Ask any lay person for the meaning of “bribery,” and he or she will provide you with a clear definition of an unlawful exchange between two corrupt parties: an illicit quid pro quo. During the past several years, however, aggressive prosecutors and willing legislators have sought to expand that definition, creating a patchwork of often conflicting and vague definitions of this otherwise easily understood crime. In today’s world of complex multijurisdictional criminal enforcement, bribery means different things under different statutes and in different jurisdictions. A bribe, in other words, is not always a bribe. And, if the trend continues, the once-clear identifying mark of bribery — the quid pro quo — will be cast aside.
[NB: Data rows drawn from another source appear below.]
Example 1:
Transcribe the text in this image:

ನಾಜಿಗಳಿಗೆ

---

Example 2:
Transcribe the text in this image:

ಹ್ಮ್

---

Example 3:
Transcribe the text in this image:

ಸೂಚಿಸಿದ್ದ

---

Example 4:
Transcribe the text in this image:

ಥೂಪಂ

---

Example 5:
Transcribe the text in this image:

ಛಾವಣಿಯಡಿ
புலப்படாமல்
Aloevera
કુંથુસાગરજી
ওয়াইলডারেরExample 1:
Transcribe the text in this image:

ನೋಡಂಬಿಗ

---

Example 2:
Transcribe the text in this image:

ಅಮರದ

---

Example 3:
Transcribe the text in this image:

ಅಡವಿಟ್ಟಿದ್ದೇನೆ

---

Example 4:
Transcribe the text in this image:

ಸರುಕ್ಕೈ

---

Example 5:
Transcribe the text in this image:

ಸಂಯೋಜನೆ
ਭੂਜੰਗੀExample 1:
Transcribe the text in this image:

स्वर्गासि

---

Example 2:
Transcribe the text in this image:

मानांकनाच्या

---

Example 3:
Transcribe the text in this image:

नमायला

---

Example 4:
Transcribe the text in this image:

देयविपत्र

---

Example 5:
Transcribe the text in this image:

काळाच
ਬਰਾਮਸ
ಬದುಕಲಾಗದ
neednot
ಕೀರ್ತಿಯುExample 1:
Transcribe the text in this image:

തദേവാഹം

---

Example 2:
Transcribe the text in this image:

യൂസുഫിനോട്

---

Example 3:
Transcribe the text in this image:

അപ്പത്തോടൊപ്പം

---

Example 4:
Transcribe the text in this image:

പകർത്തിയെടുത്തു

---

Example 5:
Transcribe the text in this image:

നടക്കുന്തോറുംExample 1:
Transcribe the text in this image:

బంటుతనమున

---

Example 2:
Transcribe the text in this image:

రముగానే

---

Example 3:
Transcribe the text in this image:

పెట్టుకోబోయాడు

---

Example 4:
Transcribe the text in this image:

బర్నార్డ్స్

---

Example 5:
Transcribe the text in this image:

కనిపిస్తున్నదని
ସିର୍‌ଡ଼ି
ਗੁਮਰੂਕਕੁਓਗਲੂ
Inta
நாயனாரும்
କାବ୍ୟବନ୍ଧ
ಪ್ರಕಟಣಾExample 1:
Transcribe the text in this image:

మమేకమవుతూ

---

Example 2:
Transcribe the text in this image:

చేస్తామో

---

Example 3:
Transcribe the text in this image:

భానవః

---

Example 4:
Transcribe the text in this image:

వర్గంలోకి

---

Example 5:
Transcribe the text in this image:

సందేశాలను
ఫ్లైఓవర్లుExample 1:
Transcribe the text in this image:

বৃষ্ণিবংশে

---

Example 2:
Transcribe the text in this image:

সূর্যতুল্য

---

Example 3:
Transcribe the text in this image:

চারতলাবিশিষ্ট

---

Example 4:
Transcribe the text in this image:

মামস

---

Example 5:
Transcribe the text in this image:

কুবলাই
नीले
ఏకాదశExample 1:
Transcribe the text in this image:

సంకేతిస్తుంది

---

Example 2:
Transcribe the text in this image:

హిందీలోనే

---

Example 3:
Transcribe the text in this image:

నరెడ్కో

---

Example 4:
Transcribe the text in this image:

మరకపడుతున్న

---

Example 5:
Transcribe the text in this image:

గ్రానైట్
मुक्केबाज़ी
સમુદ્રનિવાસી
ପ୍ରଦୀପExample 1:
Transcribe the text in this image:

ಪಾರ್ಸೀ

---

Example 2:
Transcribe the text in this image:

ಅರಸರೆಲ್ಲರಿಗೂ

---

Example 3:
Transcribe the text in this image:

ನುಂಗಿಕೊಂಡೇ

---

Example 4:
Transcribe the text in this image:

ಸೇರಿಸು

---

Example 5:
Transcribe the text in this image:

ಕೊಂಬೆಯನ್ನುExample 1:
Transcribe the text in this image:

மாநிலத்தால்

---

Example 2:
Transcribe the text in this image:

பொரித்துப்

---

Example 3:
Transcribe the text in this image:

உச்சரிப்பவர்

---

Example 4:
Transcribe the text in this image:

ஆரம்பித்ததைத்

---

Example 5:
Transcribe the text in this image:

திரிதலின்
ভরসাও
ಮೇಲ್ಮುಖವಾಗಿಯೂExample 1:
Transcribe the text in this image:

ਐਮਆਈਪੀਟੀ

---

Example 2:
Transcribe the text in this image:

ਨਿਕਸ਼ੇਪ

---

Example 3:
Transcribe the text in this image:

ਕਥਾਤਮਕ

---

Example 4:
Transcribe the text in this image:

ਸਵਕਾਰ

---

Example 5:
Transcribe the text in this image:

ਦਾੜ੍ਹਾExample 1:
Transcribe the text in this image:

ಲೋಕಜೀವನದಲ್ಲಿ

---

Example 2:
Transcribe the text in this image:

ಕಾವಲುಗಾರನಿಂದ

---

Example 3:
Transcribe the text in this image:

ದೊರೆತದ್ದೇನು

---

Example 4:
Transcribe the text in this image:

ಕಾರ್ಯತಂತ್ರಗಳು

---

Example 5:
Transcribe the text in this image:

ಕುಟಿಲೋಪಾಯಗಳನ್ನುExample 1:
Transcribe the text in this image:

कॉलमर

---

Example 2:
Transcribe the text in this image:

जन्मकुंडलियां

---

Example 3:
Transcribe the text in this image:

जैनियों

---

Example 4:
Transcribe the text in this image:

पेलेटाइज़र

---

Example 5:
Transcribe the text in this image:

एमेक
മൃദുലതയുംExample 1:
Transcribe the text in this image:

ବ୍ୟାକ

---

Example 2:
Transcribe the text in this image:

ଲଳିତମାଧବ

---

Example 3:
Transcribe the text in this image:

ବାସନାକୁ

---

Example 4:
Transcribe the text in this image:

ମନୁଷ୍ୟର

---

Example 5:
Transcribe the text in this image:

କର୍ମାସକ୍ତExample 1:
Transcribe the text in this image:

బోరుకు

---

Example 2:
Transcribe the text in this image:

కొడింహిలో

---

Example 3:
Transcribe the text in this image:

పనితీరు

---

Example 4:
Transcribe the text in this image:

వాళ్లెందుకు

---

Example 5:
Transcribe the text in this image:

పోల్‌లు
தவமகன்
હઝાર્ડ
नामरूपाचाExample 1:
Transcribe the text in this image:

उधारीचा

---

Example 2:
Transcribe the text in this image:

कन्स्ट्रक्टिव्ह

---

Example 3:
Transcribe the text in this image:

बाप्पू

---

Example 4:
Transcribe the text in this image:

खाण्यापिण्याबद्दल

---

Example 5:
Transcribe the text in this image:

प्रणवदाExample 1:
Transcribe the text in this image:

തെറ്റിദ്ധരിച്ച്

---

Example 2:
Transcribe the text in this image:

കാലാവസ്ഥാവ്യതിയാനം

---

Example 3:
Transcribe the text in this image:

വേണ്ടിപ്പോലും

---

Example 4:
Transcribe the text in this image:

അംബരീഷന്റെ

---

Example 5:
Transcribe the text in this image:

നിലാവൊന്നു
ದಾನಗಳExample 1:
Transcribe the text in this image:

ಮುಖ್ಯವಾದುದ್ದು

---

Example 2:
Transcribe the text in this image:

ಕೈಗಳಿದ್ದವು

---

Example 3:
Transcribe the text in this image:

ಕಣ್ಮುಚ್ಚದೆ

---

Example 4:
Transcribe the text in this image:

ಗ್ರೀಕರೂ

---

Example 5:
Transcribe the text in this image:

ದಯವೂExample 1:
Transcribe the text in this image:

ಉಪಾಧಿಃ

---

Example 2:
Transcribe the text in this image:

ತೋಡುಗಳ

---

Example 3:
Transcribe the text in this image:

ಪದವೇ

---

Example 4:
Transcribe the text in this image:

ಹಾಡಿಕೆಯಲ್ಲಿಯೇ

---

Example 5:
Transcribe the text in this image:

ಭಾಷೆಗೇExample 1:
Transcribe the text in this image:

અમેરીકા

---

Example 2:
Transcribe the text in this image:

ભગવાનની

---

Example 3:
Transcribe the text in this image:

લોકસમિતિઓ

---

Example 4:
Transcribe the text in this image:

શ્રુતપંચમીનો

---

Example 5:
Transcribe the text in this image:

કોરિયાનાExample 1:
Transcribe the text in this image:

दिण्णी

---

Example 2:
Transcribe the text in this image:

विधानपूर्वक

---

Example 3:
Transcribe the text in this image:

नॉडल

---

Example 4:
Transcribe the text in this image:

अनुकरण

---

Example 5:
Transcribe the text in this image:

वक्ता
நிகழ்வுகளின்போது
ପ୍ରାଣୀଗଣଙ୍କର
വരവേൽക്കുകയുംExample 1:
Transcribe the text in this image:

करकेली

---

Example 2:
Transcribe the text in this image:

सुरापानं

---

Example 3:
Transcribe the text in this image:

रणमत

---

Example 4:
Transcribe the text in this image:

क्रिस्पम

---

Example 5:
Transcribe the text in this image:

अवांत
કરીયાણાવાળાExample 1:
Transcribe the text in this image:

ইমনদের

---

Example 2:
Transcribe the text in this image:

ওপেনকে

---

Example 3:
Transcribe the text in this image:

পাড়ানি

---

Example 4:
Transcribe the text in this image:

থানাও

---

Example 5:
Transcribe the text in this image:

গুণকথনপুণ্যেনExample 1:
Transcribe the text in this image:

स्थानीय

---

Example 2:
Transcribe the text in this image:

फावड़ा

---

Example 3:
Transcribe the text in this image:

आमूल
For many years, the courts seemed to grasp the meaning of bribery with little trouble. In U.S. v. Sun-Diamond Growers of California, 526 U.S. 398 (1999), the U.S. Supreme Court set forth the meaning of bribery under 18 U.S.C. 201, the statute outlawing bribery of federal officials: “[F]or bribery there must be a quid pro quo,” the Court explained, “a specific intent to give or receive something of value in exchange for an official act.” Id. at 404-05. Around the same time, the U.S. Court of Appeals for the 4th Circuit applied the same definition to bribery under 18 U.S.C. 666, the federal-program bribery statute. U.S. v. Jennings, 160 F.3d 1006, 1014 (4th Cir. 1998) (holding that § 666 requires a quid pro quo).